Winners: Ruby on Rails, Microsoft, Twitter
Loser: 37signals

As I mentioned in the intro, I don't think it's a wise idea to store important information on the 37signals suite of web applications. My experience working with them on this issue was so thoroughly poor that I am convinced that they can't be trusted with any data of mine. The grandiose claims made on their security page are simply factually incorrect. Your data can be compromised, and you can lose important data, and there might not be anything that 37signals can do about it if their upstream vendor's software is vulnerable or your browser is vulnerable. 37signals' confidence in their security was so complete that they didn't even bother to list a dedicated security contact. I'm not the only researcher to have issues with the 37signals security contact process recently either.

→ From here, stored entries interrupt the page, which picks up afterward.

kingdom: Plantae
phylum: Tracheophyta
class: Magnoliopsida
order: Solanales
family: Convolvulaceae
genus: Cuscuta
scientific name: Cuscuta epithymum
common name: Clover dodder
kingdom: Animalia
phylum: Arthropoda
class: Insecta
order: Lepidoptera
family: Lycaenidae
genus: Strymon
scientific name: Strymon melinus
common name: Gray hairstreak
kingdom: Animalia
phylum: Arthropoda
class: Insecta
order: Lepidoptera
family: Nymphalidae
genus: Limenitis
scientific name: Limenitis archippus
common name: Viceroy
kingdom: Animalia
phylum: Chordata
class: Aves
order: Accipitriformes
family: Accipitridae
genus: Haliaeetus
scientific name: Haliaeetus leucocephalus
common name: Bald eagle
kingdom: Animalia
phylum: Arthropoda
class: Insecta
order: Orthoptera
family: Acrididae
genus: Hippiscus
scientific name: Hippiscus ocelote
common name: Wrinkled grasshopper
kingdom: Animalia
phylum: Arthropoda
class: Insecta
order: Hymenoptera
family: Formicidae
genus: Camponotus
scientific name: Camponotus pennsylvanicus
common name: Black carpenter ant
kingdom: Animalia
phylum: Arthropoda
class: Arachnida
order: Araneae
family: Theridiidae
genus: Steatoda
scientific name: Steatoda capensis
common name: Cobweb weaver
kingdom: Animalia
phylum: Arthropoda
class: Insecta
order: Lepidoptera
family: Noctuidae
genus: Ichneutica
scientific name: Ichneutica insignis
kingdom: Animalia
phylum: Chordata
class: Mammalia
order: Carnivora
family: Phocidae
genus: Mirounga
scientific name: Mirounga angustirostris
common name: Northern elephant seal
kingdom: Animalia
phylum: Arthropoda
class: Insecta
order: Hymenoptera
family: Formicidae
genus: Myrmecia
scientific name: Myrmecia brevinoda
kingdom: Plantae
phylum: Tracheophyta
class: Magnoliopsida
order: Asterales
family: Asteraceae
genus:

They've since rectified this issue, but simply adding a contact address in response to a few researchers complaining won't change the attitudinal problem. 37signals seems to believe that its security is beyond reproach, and until they publicly commit to a robust security process and drop the self-congratulatory statements on security, I won't believe that they're following a process which will protect my data at least as well as I protect it.